- Born: Poland
- Spouse: Jacek Furdyna

Academic background
- Education: B.S., 1971, MS, 1972, University of Warsaw PhD, 1979, Polish Academy of Sciences

Academic work
- Institutions: University of Notre Dame

= Malgorzata Dobrowolska-Furdyna =

Polish–American physicist

Malgorzata "Margaret" Dobrowolska-Furdyna is a Polish–American physicist. As the associate dean for undergraduate studies in the College of Science at the University of Notre Dame, Dobrowolska-Furdyna has been elected a Fellow of the American Physical Society and American Association for the Advancement of Science.

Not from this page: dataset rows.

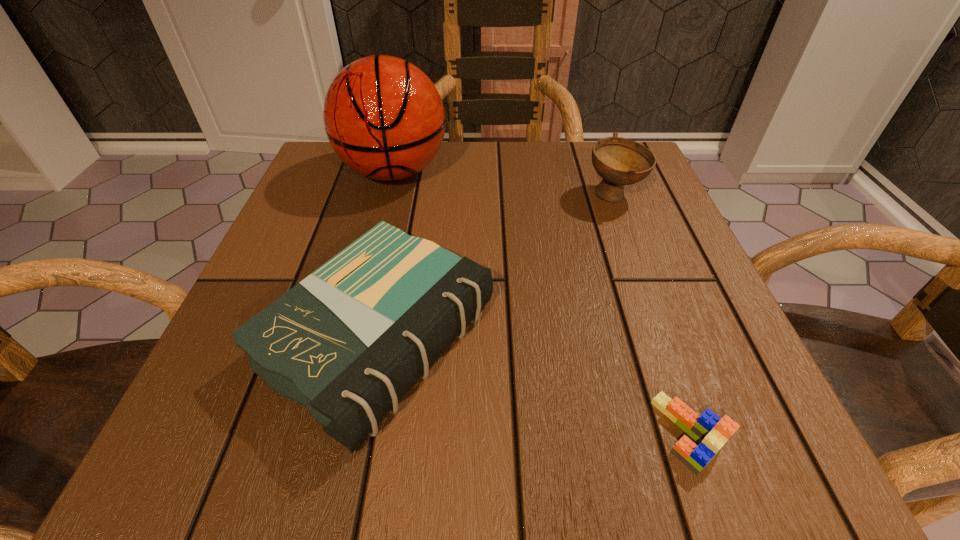
Identify the location of unoccupied area between the soup bowl and the shortest object. The height and width of the screenshot is (540, 960). (651, 314).

You are a GUI agent. You are given a task and a screenshot of the screen. Output one action in this format:
    pyautogui.click(x=<x>, y=<y>)
    Task: Click on the unoccupied position between the Lego and the third tallest object
    The width and height of the screenshot is (960, 540).
    Given the screenshot: What is the action you would take?
    pyautogui.click(x=534, y=386)

Identify the location of free space between the tallest object and the Lego. Image resolution: width=960 pixels, height=540 pixels. (541, 302).

Locate an element on the screen. This screenshot has width=960, height=540. free spot between the paperback book and the soup bowl is located at coordinates (496, 267).

Identify which object is the third closest to the third tallest object. Please provide its 2D coordinates. Your answer should be formatted as a tuple, i.e. [(x, y)], where the tuple contains the x and y coordinates of a point satisfying the conditions above.

[(619, 161)]

This screenshot has height=540, width=960. I want to click on object that is the closest to the Lego, so click(348, 342).

Where is `vacant position in the image that satisfies the following two spatial constraints: 1. on the side with spill of the tallest object; 2. on the right side of the Lego`? vacant position in the image that satisfies the following two spatial constraints: 1. on the side with spill of the tallest object; 2. on the right side of the Lego is located at coordinates (327, 433).

Where is `free space that satisfies the following two spatial constraints: 1. on the side with spill of the basketball; 2. on the left side of the shortest object`? Image resolution: width=960 pixels, height=540 pixels. free space that satisfies the following two spatial constraints: 1. on the side with spill of the basketball; 2. on the left side of the shortest object is located at coordinates (327, 433).

I want to click on free location that satisfies the following two spatial constraints: 1. on the back side of the soup bowl; 2. on the left side of the third tallest object, so click(408, 195).

This screenshot has width=960, height=540. I want to click on free location that satisfies the following two spatial constraints: 1. on the front side of the paperback book; 2. on the right side of the Lego, so click(x=360, y=433).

==Early life and education==
Dobrowolska-Furdyna completed her entire post-secondary education in her homeland of Poland. She earned her Bachelor of Science and Master of Science degree at the University of Warsaw followed by her PhD at the Polish Academy of Sciences in 1979. Following her doctoral degree, Dobrowolska-Furdyna travelled to North American to work in Purdue University's condensed matter physics laboratory with her future husband Jacek Furdyna.

==Career==
Upon completing her post-doctoral work at Purdue, Dobrowolska-Furdyna became an assistant professor in Poland for two years before returning to the United States to marry Furdyna. They both accepted faculty positions at the University of Notre Dame in 1987 where Dobrowolska-Furdyna began her research on optical properties of man-made magnetic semiconductors. As a Full professor of physics in 2005, Dobrowolska-Furdyna continued to specialize in magnetospectroscopy of semiconductor heterostructures and was elected a Fellow of the American Physical Society. Following her election, she was also one of three College of Science faculty selected to receive the 2008 Rev. Edmund P. Joyce, C.S.C., Award for Excellence in Undergraduate Teaching.

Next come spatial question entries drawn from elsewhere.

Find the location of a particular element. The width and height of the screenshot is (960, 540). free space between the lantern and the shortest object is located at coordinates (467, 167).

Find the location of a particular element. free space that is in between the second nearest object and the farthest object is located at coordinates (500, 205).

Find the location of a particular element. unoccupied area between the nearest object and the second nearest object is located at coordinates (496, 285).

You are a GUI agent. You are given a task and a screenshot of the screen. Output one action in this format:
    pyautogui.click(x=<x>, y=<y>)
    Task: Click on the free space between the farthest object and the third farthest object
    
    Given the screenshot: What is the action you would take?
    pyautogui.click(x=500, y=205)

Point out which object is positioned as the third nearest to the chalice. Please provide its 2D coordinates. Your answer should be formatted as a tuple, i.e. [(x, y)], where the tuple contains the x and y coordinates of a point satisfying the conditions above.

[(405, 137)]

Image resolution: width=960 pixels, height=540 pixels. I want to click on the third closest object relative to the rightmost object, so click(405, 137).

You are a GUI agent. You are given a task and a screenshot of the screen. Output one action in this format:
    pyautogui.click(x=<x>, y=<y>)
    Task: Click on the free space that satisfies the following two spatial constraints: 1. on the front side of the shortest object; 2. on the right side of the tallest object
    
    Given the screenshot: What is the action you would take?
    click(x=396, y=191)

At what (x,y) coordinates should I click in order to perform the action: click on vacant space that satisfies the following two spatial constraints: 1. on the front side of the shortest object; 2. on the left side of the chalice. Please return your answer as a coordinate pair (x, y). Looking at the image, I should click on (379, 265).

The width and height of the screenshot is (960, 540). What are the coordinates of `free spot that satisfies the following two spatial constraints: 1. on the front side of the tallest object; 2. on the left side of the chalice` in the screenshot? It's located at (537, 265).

Two years later, Dobrowolska-Furdyna was appointed the Rev. John Cardinal O’Hara, C.S.C. Professor of Physics for a five-year term. Following her first year in this position, she was elected a Fellow of the American Association for the Advancement of Science for her "seminal experimental studies of semiconductor materials and tireless contributions to undergraduate education and outreach to local communities on energy conservation." In 2012, Dobrowolska-Furdyna's research led her to collaborate with scientists from the University of British Columbia and Lawrence Berkeley National Laboratory to identify the mechanisms responsible for ferromagnetism in the semiconductor GaMnAs. Following this discovery, she received another Joyce Award and was appointed to the position of associate dean for undergraduate studies in the College of Science.

As an associate dean, Dobrowolska-Furdyna organized an annual tennis tournament to raise funds for science programs in local South Bend, Indiana schools. Prior to the appointment of Amy Coney Barrett to the Supreme Court of the United States in 2020, Dobrowolska-Furdyna was one of nearly 200 members of Notre Dame's faculty to sign letters opposing her nomination.